If the latest quarterly results are any guide, the formal tobacco industry is entering a period of contraction. In recent months, the two leading players had started showing displeasure with measures announced in recent federal budget. As per a notice sent to the bourse, Pakistan Tobacco Company (PSX: PAKT) had recorded a 26 percent drop in its top line (net turnover) for the quarter ended September 30, 2019.
If PAKT sneezes, the formal tobacco industry which it leads may catch a cold. One needs to wait for another quarter to pass judgment on the cold. But initial signs are not promising. Being the first reporting period after FY19 budget announcement, 3QCY19 gives a clue on how the government’s annulling of the erstwhile three-tier FED regime and higher FED rate for the bottom tier may be affecting formal industry.

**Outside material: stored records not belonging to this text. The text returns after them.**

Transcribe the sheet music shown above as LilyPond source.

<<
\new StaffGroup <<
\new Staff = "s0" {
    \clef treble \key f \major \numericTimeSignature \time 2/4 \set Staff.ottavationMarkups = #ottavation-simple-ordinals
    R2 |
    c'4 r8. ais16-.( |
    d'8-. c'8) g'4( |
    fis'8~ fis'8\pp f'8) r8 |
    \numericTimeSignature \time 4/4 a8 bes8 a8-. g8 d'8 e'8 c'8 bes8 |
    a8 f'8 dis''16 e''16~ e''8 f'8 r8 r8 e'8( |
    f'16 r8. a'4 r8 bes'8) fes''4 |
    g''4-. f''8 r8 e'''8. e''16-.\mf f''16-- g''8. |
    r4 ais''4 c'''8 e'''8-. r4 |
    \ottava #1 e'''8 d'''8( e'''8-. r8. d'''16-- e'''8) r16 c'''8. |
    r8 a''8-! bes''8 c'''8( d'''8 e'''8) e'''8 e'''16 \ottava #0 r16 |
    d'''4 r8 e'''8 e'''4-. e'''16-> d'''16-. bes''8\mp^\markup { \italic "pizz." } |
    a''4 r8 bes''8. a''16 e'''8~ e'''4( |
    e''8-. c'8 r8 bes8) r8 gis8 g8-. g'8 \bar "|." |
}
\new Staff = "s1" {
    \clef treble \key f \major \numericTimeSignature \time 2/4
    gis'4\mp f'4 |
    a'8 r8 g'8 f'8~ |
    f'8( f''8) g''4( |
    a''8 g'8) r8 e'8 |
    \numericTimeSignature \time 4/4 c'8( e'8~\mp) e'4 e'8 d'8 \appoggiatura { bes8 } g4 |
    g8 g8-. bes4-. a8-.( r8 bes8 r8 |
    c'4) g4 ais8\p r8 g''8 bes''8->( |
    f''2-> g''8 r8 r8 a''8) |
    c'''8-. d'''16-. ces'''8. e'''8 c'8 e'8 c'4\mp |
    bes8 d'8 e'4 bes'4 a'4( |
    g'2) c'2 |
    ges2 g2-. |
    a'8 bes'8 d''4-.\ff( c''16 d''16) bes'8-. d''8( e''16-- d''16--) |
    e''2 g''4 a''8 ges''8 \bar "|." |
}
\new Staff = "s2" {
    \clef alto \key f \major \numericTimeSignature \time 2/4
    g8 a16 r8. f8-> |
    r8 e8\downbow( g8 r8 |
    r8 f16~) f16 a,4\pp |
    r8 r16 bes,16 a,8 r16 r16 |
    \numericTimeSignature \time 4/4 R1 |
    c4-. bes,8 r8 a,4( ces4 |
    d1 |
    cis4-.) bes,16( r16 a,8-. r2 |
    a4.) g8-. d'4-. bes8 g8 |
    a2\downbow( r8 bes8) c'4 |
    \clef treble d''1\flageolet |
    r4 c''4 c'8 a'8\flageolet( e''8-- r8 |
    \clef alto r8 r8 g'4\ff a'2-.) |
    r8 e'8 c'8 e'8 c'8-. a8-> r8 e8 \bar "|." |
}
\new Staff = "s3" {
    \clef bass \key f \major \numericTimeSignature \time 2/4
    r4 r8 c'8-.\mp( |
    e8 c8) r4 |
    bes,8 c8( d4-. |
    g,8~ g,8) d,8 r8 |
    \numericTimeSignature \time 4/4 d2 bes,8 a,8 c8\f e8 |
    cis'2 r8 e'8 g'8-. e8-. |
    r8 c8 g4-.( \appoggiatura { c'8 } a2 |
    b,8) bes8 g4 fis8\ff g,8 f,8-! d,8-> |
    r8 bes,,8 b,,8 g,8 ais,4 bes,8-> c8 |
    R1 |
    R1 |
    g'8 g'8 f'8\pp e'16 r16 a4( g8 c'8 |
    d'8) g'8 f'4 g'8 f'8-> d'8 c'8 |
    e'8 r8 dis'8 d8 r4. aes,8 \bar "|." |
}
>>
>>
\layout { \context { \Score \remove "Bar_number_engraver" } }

|Pakistan Tobacco: latest financials|
|Cost of sales||4,650||6,598||-30%|
|Selling & dist. expenses||756||1,006||-25%|
|Profit before taxation||4,105||4,745||-13%|
|Profit of the year||2,932||2,951||-1%|
Despite recent price hikes, gross turnover at PAKT declined by 15 percent year-on-year in the quarter. This suggests a sharp drop in number of cigarette sticks sold (volume). Official production data seems to confirm the possibility, as there is a significant yearly decline in cigarette production in the formal industry since February this year. (Read “Cigarettes: declining production,” published September 26, 2019).
A consequence of the latest budget was that it raised the effective FED rate on cigarette sales. (‘Effective FED’ rate is calculated as excise duties collected in terms of gross turnover). Computations based on PAKT’s quarterly financials show that the effective FED had jumped to 51 percent in 3QCY19, up from 46 percent in the year-ago period. This reduced PAKT’s cut in gross sales by over 5 percentage points.
The formal industry maintains that their legitimate sales are under threat from duty-evading informal sector. There is dispute on the market share of informal sector, but the tobacco industry claims that about a third of all cigarettes sold in Pakistan belong to manufacturers, who do not pay the applicable taxes and duties. Recent FED hikes have widened the price gap between formal and informal sector, they claim.
As the FED consumed 51 percent of PAKT’s gross sales and the GST sliced another 15 percent off, the company retained 34 percent of its gross turnover as net turnover (39% in 3QCY18). Down the income statement, the firm did well to minimize the harmful top line effects by controlling its core costs and operating expenditures, despite operating in an inflationary environment. However, what really saved the quarterly bottom line was an abnormal spike in ‘other income’.
In the end, the company closed the nine-month period with a slight increase in net profits, to Rs9.98 billion. Given the ways of the top line lately, it will be quite a feat for the management to close the ongoing calendar year with a healthy bottom line growth. There are indications that taxes are now declining, but don’t expect the government to act unless its tobacco billions go into a free-fall.